Live or Recorded; A Faustian response


I just responded to a Faustian question about
whether I had a choice between music or my stereo system. How about the choice between live concerts or recorded
music??? If I had more time in my hectic life:
live concerts( I just heard a wonderful Brahms' Sextet by a local sting ensemble) but.....
shubertmaniac
In Schubertmaniac's and my posts we were referring principally to non-professionals whom we care about performing, or at least that's how I'm looking at it. I agree that I wouldn't want to attend performances by professionals who were merely going through the motions or performances of works I'm not interested in (although I'm always willing to give unknown pieces a listen), but my son's first elementary school concert was a priceless musical moment I'll always treasure.

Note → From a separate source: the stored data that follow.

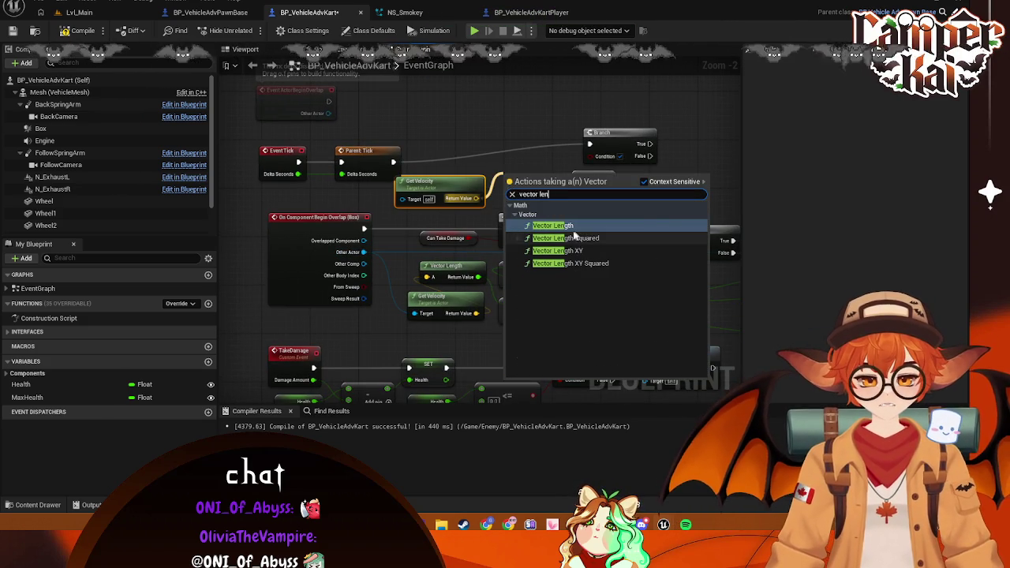
pyautogui.click(557, 226)
# Wire Vector Length into the greater-than node and set its comparison value to 25
pyautogui.moveTo(555, 186); pyautogui.dragTo(613, 177)
pyautogui.moveTo(441, 194); pyautogui.dragTo(452, 188)
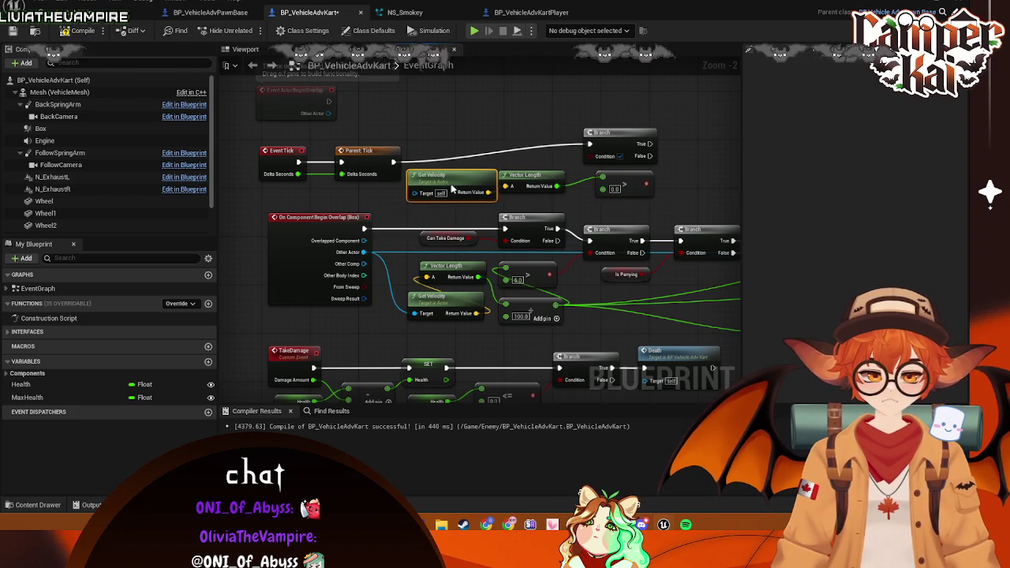
pyautogui.moveTo(520, 181); pyautogui.dragTo(540, 189)
pyautogui.moveTo(614, 184); pyautogui.dragTo(523, 190)
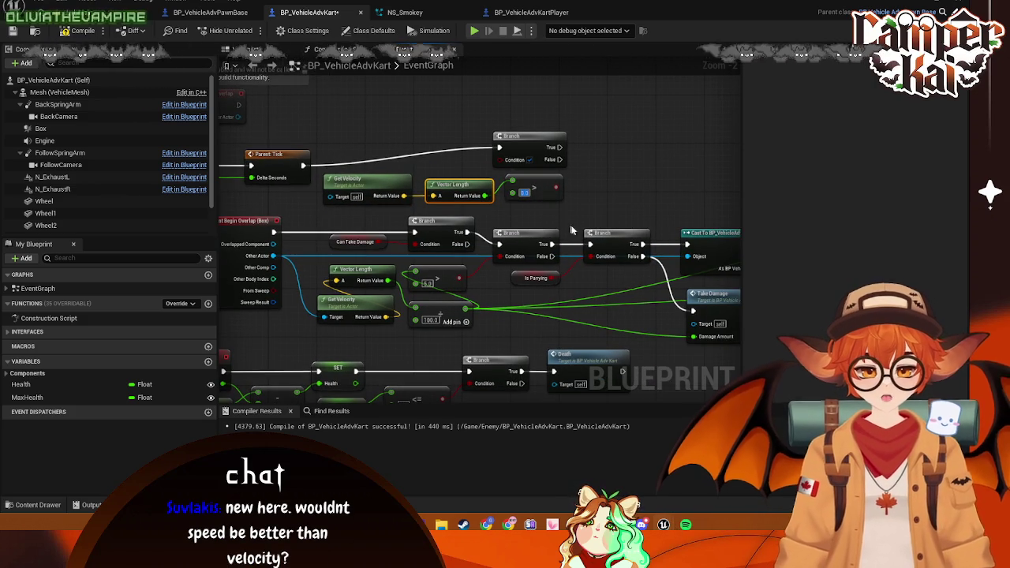
pyautogui.write('25')
pyautogui.press('Return')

It's an interesting question, because on the whole I listen to recorded music much more often then I listen to live music. However, there is not listening session that comes close to producing the kind of euphoria that I have felt listening to music being made rather than simply reproduced. Muddy Waters may have been a more competant musician than Claerence Gatemouth Brown is, but I've never heard a Muddy recording that was as much fun as seeing Gatemouth and then talking to him aftrewards about the blues in my hometown... and I can think of dozens of examples like this. Would you rather give up a steady stream of consistant pleasantness or intermitant experiences of rapture? It's like trying to choose friendship or love. I'm just glad that I don't have to make the call.
To Rcprince. I certainly accept that there are personal and in that sense extra-musical reasons for listening to a performance. The reference to Heidegger that Schubertmaniac casually tosses about has very specific ontological, epistemic and metaphysical claims about life and art. I spent the better part of a semester in the dim mists of Herr Heidegger's writings. My response is my considered response to claims which I find specious. I also believe that they are germane to this hobby.
Bringing up Heidegger was calulated; I would not broach
a philosophical point casually. There was a point to be made. You decided it was a little deceptive, your choice. An authentic experience is a philosophical term.I would never demean any of your experiences as authentic or not authentic, only you can decide that, existentially speaking.
Other than the music per se, the live performance offers ambience, and human interaction and contact. If we call such "surrounding" aspects of the live experience, "atmosphere" (for wont of a better word), then atmosphere, inseparable from the music, can beget magic. At home, we would have a more solitary "atmosphere".
This same "atmosphere" at home is of solitary ilk; when I listen to (say) Furt, I am in a phantasy world of nostalgia. So, authentic experience? Mr Heidegger would probably disagree -- but Mr Kant may not! But the question of whether I can experience Furtwangler live is clearly metaphysical, isn't it? Cheers.